In 2009 I discovered that the British Museum held a bird arrow acquired by a British army officer during the Rumpa Rebellion, a tribal uprising in India in 1879-81 that was countered by a force from the Madras army - Indian troops with British officers - eventually numbering more than 2,500 men. Among the officers involved was my great-great grandfather, Lieutenant Walter Andrew Gale, Royal Engineers, and at the time I was carrying out research in the India Office Records of the British Library in order to tell the story of this little-known expedition – a project that eventually bore fruit in my novel The Tiger Warrior and also resulted in several accounts on this website linked below. The arrow is one of very few artefacts associated with the rebellion and I paid the museum to have it professionally photographed. This photo is one of almost two million released by the museum in 2020 for free download under a Creative Commons license, and I am very pleased to be able to show it here.
The museum register for the arrow reads as follows:
'India. S.E. Bamboo arrow, nocked, with six black feathers bound with bark fibre and a thick roughly cylindrical piece of bamboo fitted to the upper end instead of a point. "Bird arrow. Trophy taken from the natives in the late Rumpah rebellion. Presented by Lieut. A.C. Macdonnell R.E.". The Rumpahs inhabit the lower reaches of the Godavery & Kistna Rivers. Purchased, Christy Fund. 4th November 1896. [United Services Institute].'
‘Rumpah’ was more commonly rendered ‘Rumpa’ at the time, though since then it has usually been spelled Rampa. It refers to a remote jungle tract around the upper reaches of the Godavari River in southern India. The local inhabitants, referred to in the register as ‘Rumpahs’, were Hill Reddi people who lived a largely hunter-gatherer lifestyle with limited slash-and-burn agriculture. The spark for the rebellion was a tax on toddy – the alcoholic palm drink – but set against a backdrop of increasingly oppressive rule by the local feudal chief and the corruption of the native police. The scale of the rebellion, the military measures taken against it and the outcome for the tribal people are discussed in my earlier blogs here.
Lieutenant Alfred Creagh Macdonnell commanded one of two companies of the Madras Sappers and Miners sent to Rumpa as part of the field force; the other British officer in the company was Lieutenant Gale, aged 23 at the outset of the rebellion and the most junior officer in the Madras Sappers at the time. Further research revealed that the arrow had originally been part of a collection donated by Macdonnell to the museum of the Royal United Services Institution in London in 1882, the year after the last troops had been withdrawn. The Journal of the Institution for that year records the following acquisitions:
‘Two Matchlocks, two Swords and a Scabbard, two Bamboo Arrows, a Bird Arrow, a Shield, four Arrow Heads; trophies taken from the natives in the late Rumpah Rebellion. Lieut. A.C. Macdonnell, R.E.’

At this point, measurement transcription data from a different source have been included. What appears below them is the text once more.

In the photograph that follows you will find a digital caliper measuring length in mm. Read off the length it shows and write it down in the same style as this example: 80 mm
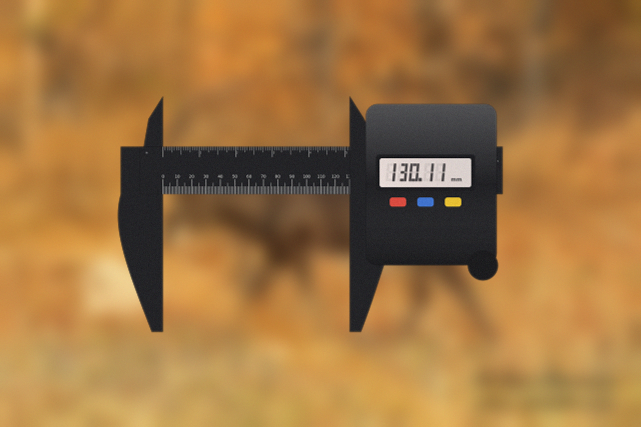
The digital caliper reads 130.11 mm
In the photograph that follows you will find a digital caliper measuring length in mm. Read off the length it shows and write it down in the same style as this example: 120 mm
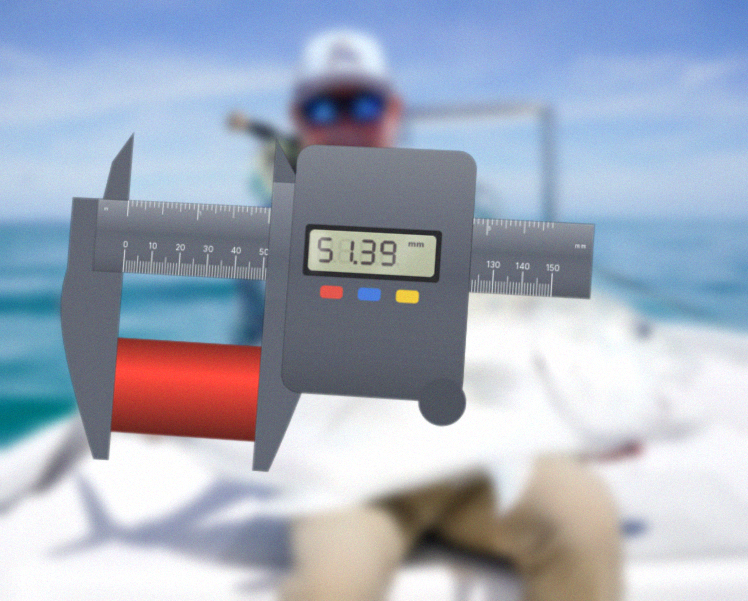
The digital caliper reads 51.39 mm
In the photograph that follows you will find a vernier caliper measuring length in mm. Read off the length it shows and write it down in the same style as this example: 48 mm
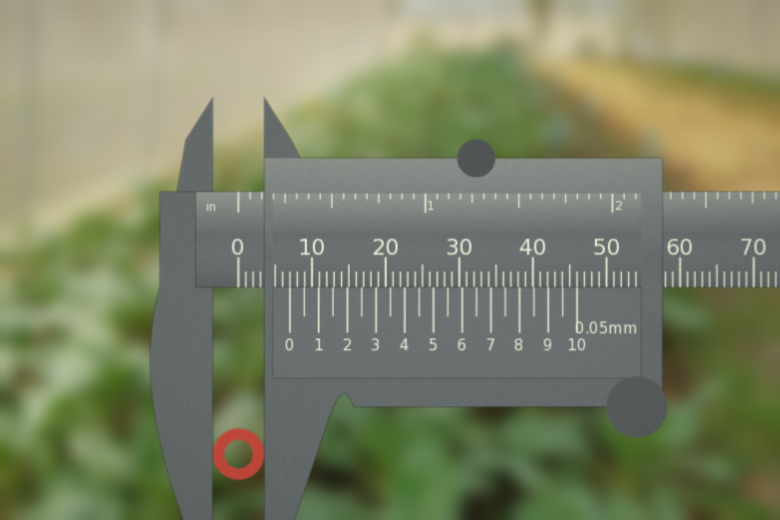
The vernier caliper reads 7.0 mm
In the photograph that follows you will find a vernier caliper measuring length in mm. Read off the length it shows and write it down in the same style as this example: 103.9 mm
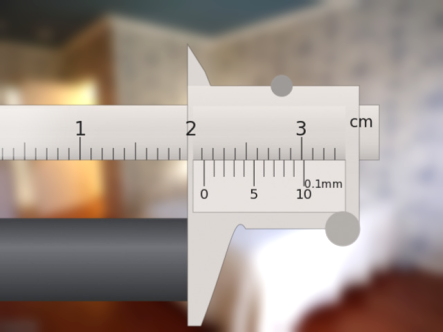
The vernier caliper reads 21.2 mm
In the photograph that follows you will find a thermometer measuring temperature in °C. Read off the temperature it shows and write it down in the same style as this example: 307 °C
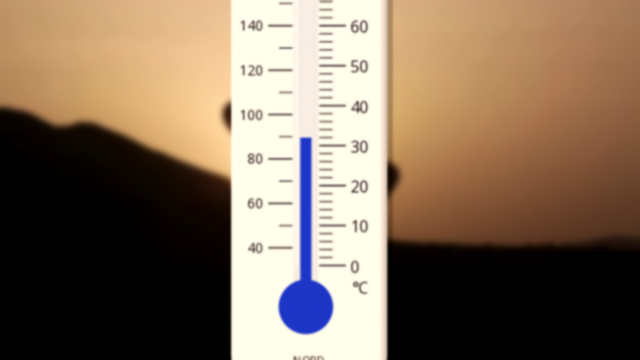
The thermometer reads 32 °C
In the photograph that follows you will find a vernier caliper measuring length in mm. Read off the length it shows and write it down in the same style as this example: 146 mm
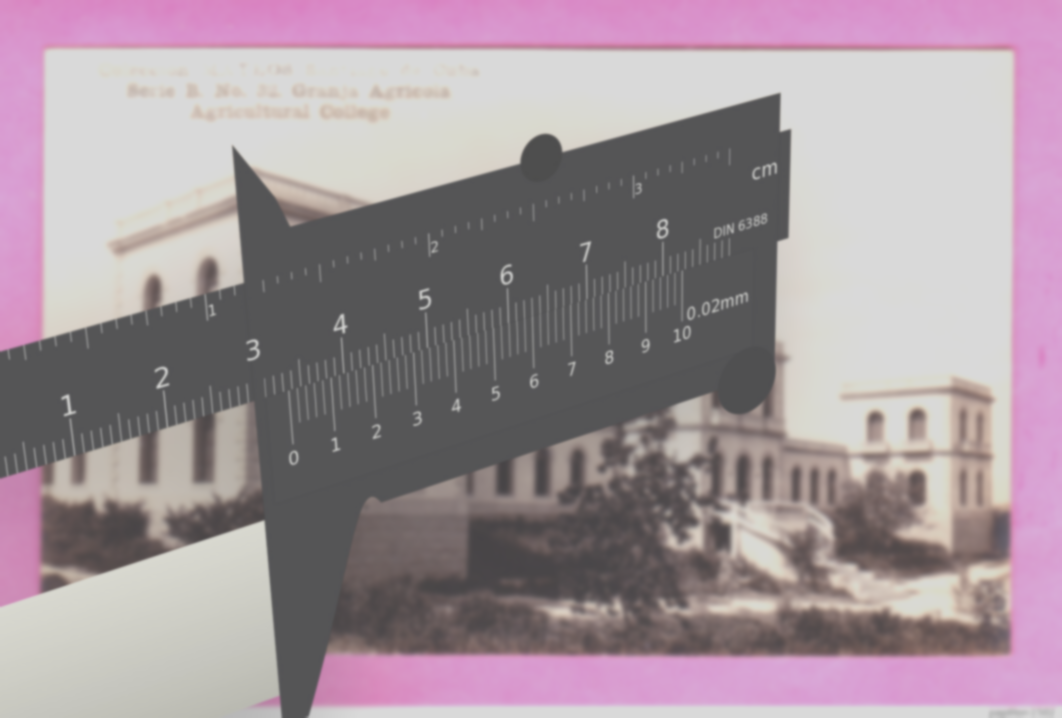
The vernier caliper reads 33.6 mm
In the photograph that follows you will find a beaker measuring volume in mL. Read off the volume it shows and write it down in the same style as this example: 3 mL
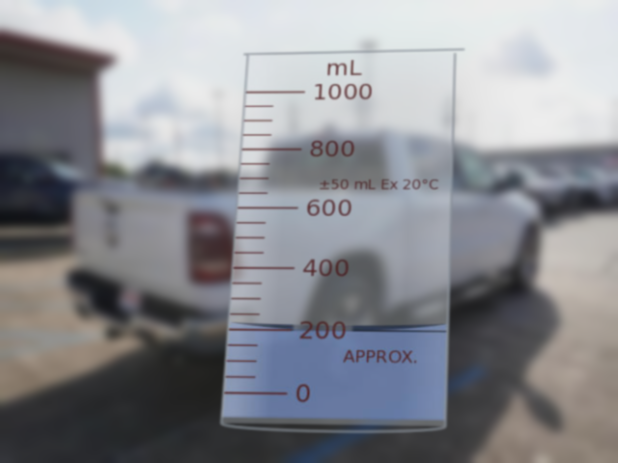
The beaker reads 200 mL
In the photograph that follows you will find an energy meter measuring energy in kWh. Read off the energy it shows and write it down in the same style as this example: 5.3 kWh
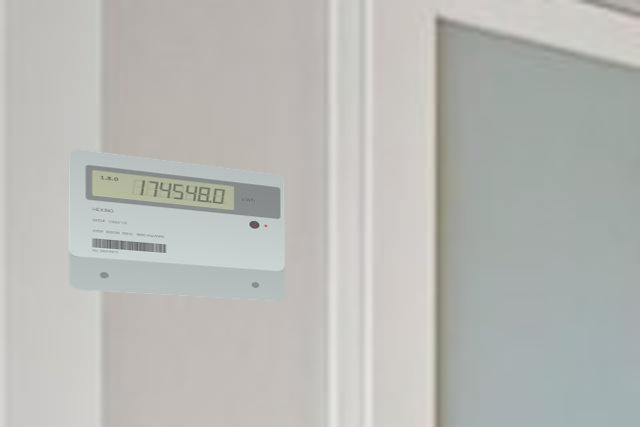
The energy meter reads 174548.0 kWh
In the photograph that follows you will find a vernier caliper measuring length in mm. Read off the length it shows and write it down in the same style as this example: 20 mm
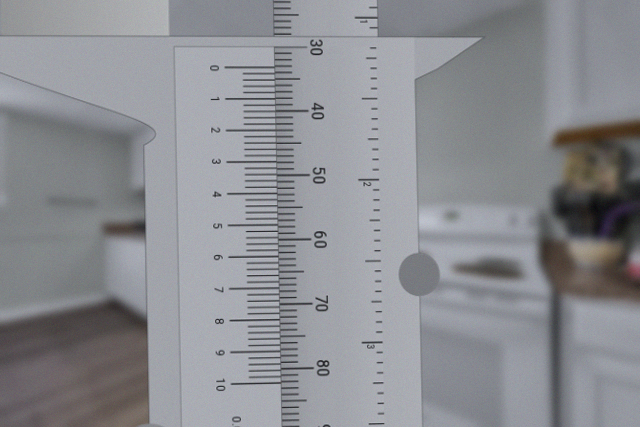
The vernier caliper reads 33.2 mm
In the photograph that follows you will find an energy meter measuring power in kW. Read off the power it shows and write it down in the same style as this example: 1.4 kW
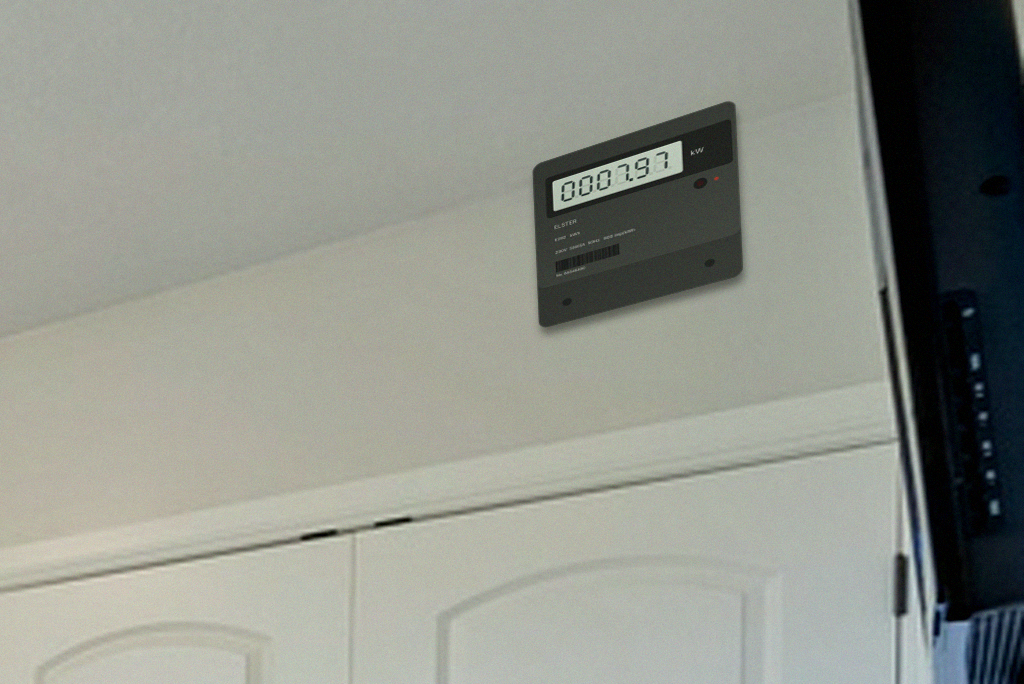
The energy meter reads 7.97 kW
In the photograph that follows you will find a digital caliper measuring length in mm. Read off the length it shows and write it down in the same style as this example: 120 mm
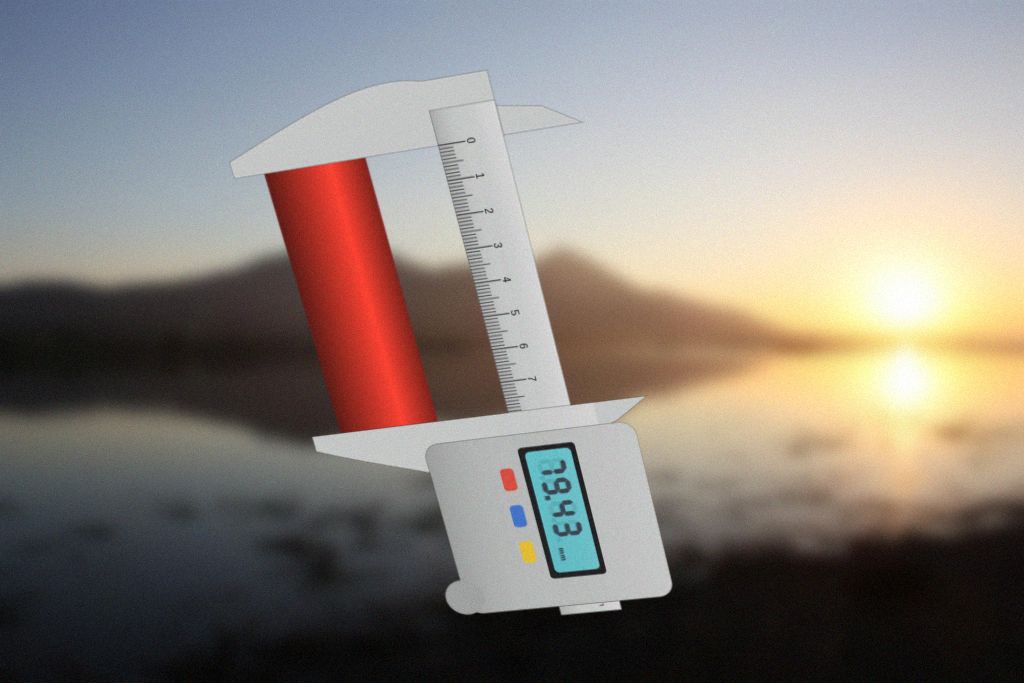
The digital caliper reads 79.43 mm
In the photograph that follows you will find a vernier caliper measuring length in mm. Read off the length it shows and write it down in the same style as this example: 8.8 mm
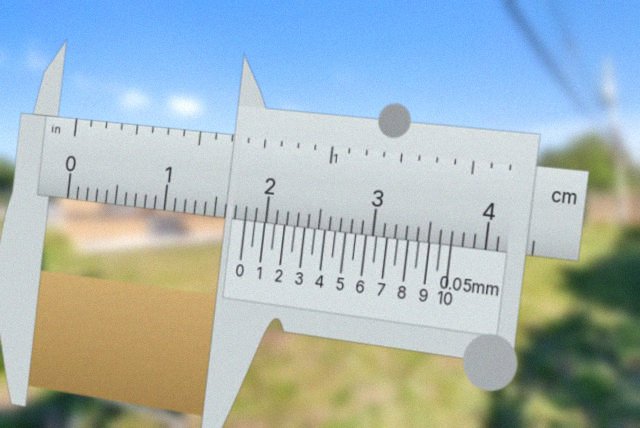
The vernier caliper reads 18.0 mm
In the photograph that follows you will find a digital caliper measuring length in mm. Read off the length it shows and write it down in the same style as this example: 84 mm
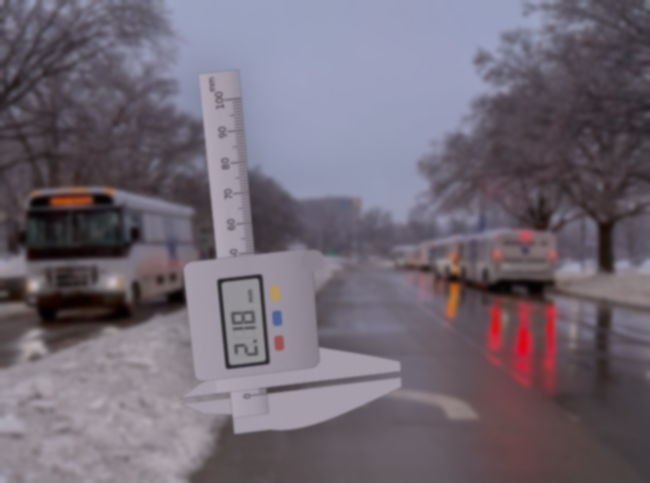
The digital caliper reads 2.18 mm
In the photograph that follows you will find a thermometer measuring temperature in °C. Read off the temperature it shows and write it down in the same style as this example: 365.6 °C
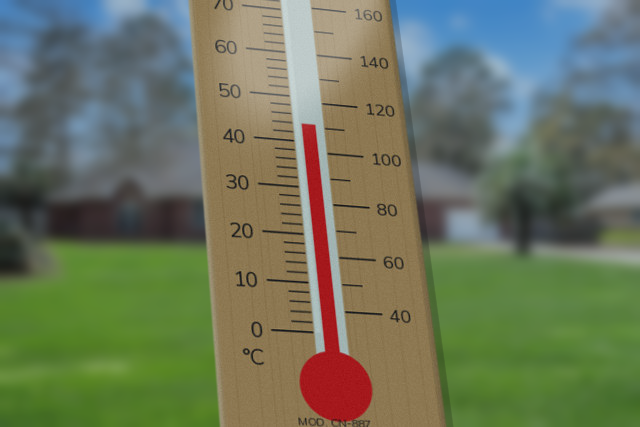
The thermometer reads 44 °C
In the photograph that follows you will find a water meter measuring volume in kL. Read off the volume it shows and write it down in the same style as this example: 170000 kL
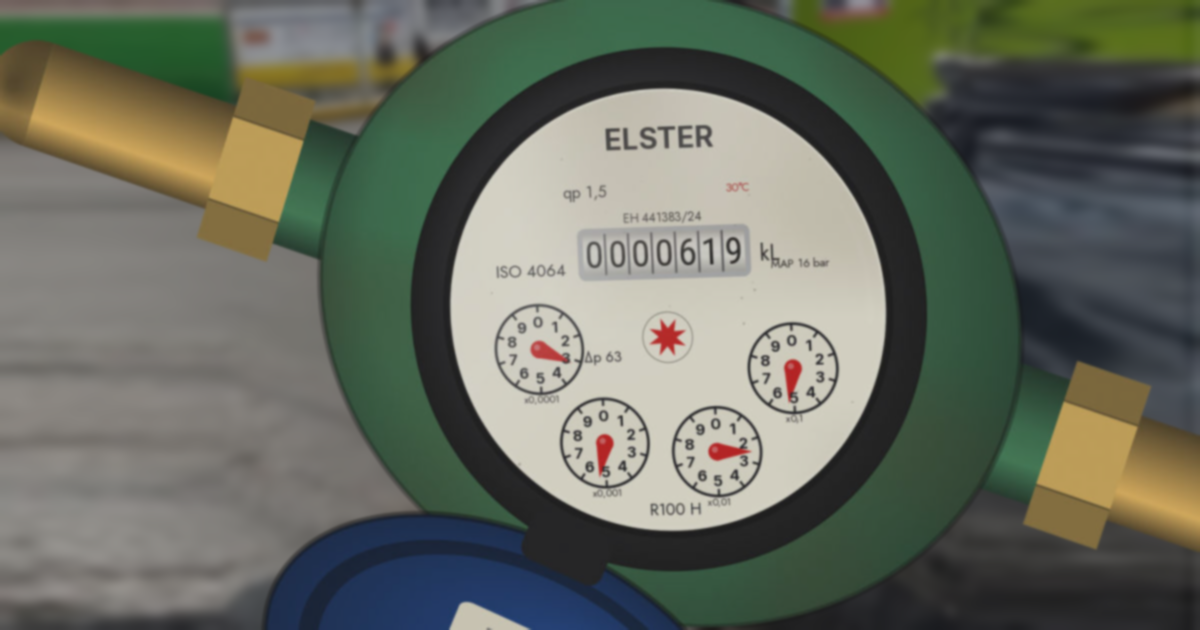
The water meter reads 619.5253 kL
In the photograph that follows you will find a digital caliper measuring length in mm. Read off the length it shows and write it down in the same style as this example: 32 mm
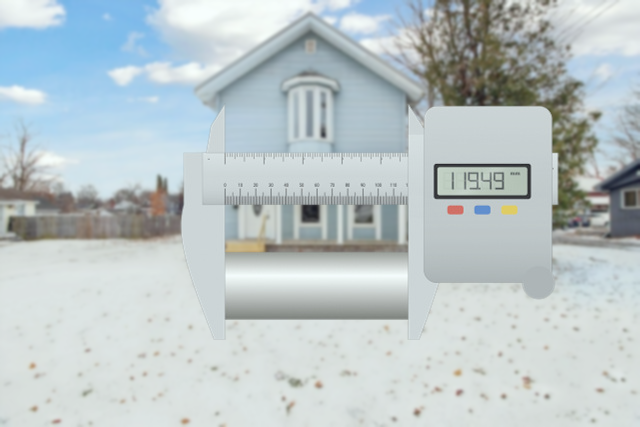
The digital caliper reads 119.49 mm
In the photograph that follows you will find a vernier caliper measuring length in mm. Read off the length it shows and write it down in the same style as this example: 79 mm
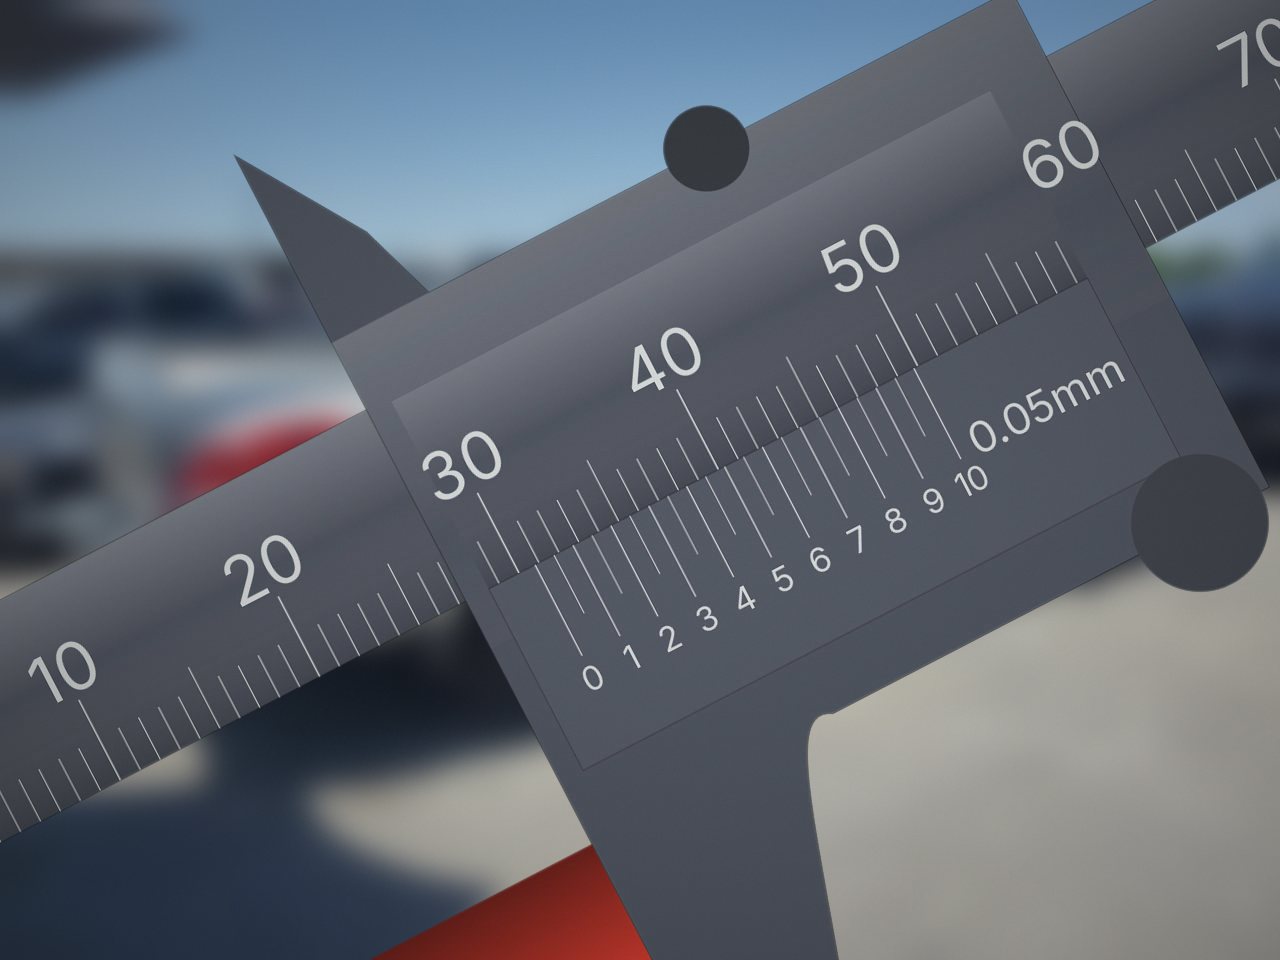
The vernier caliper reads 30.8 mm
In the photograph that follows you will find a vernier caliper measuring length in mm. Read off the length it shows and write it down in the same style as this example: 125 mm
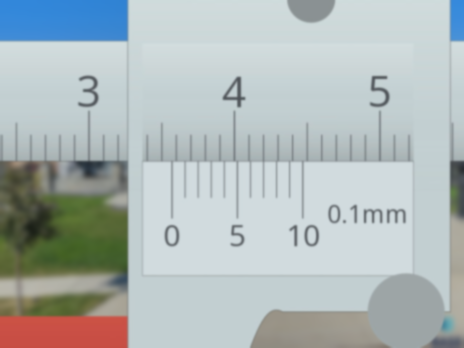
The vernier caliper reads 35.7 mm
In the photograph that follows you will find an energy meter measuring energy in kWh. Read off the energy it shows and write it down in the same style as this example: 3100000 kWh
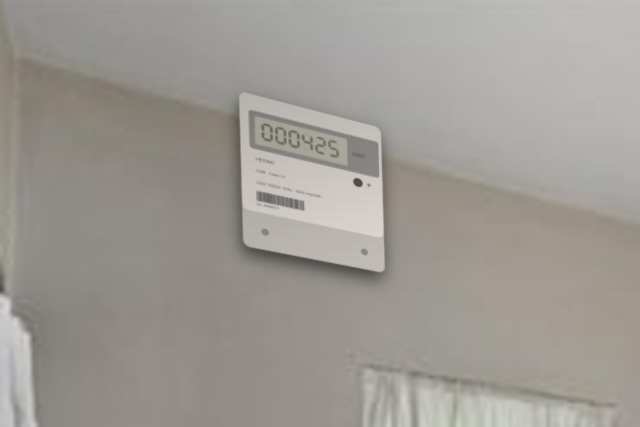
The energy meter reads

The Madras Military Proceedings, the main source for the military history of the rebellion, gives some hints as to how these items might have been acquired. In a despatch from the field force commander on 27 October 1879, he described how
‘Lieutenant Gale, R.E., with a party of Sappers, examined several villages and discovered many matchlocks. They are no use to them, as they never attempt to protect themselves, but could be taken by the rebels when they visit them or be used against us by the villagers …’
On 15 January 1880, after an attack that killed six rebels, the troops confiscated ‘one percussion gun, seven matchlocks and a dagger’. A month later after another rebel was shot the troops recovered ‘two police carbines, one matchlock, a sword and some bows and arrows’, and on another occasion a rebel wounded a policeman with an arrow before cutting his own throat rather than be captured. The arrow in the British Museum could not have been used for these purposes, being an arrow with a flat end for stunning and bringing down birds, but is nevertheless of great interest for revealing the skills of the tribal people in hunting with the bow.
It is possible that the arrow was acquired in 1896 by the British Museum as more appropriate to their ethnographic collections than those of the Royal United Services Institution Museum, and that the other more warlike items remained in the RUSI Museum until it closed in 1965. The whereabouts of these items is unknown, with many of the objects being disbursed among museums and private collections. Certainly during the lifetimes of Macdonnell and Gale they would have been readily accessible, with both men working later in their careers at the School of Military Engineering at Chatham and able to visit London and see some of the few reminders of the rebellion and their role in suppressing it – a campaign overshadowed by the Afghan War in those years but arduous for the troops involved, with a virulent form of malaria exacting a large toll, the jungle presenting a formidable challenge for those charged with policing it and the hope that their efforts might result in a better administration for the tribal people in which the grievances that had led to the uprising could be addressed.